What you should do.
Pick up the sand mining work terms where they stop and continue them.
Passage for review Block Start
Interstate Earthworks, LLC will mine approximately 200,000 tons per month
2.
Invoices will be sent on a weekly basis and payment shall be made within thirty (30) days of the invoice date
3.
A conversion factor of 1.26 tons per cubic yard shall bue used for ROM, waste, mine pay sand and overburden

 

Scope of Work

 

1.
Mobilization
2.
Hauling sand from the mine pit to the grizzly at the primary feed
3.
Bench Mining 3,000 feet or less from primary feed
4.
Stripping overburden as needed
5.
Hauling waste
6.
Hauling or Dozing overburden
7.
Furnish Grader and Operator for blading haul roads
8.
Furnish Track Dozer and Operator for pushing and stripping
9.
Furnish Haul Truck and Operator as needed
10.
Furnish Excavator and Operator as needed
11.
Furnish motor Grader and Operator as needed

 

Exclusions from Scope of Work

 

1.
Water Truck for dust control
2.
Fuel
3.
Permits
4.
Blasting
5.
Passage for review Block End
Data to examine Block Start
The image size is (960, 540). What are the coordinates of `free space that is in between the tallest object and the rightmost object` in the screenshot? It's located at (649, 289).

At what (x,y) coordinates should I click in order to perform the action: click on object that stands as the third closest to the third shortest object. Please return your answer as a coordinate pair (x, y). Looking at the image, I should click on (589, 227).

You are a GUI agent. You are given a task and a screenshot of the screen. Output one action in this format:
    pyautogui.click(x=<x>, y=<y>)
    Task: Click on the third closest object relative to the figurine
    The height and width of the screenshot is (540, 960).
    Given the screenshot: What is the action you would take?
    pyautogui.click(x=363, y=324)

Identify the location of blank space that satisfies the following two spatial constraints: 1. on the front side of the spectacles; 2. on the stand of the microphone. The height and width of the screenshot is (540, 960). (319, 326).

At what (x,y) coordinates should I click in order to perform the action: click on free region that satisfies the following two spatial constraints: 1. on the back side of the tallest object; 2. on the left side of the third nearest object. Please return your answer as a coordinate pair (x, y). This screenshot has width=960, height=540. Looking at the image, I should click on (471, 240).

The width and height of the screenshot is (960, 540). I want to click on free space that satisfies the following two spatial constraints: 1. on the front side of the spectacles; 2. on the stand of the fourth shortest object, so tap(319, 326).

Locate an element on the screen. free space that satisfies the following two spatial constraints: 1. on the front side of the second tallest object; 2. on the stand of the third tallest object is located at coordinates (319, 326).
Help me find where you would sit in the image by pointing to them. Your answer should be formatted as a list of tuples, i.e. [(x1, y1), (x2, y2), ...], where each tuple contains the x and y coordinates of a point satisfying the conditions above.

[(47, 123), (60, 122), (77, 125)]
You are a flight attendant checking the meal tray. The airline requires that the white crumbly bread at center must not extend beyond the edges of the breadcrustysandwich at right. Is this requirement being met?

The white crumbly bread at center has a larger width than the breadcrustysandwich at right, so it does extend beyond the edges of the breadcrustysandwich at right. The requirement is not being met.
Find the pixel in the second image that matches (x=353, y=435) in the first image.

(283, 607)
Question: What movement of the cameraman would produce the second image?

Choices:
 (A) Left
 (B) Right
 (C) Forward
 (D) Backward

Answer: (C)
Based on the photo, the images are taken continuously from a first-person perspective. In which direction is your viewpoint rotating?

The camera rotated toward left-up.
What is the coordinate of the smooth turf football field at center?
Data to examine Block End
Written response.
Rock Excavation

 

Pricing

 

Mobilization/Demobilization (100,000 lbs or less) $[**] per unit
Mobilization/Demobilization (100,001 lbs or more) $[**] per unit
Strip overburden $[**] per ton
Mine pay sand $[**] per ton
Haul waste sand $[**] per ton
D8 Dozer and Operator $[**] per hr
Grader and Operator $[**] per hr
Additional Distance over 3,000 feet up to 3,500 feet $[**] per ton
Interstate Earthworks Operator operating Alpine machinery $[**] per hour

 

Pricing is good through November 30, 2023. On December 1 of each year, Pricing will increase by a percentage equal to the percentage change in the Consumer Price Index statistics published by the United States Bureau of Labor, but in no event shall such increase exceed 3.5% annually.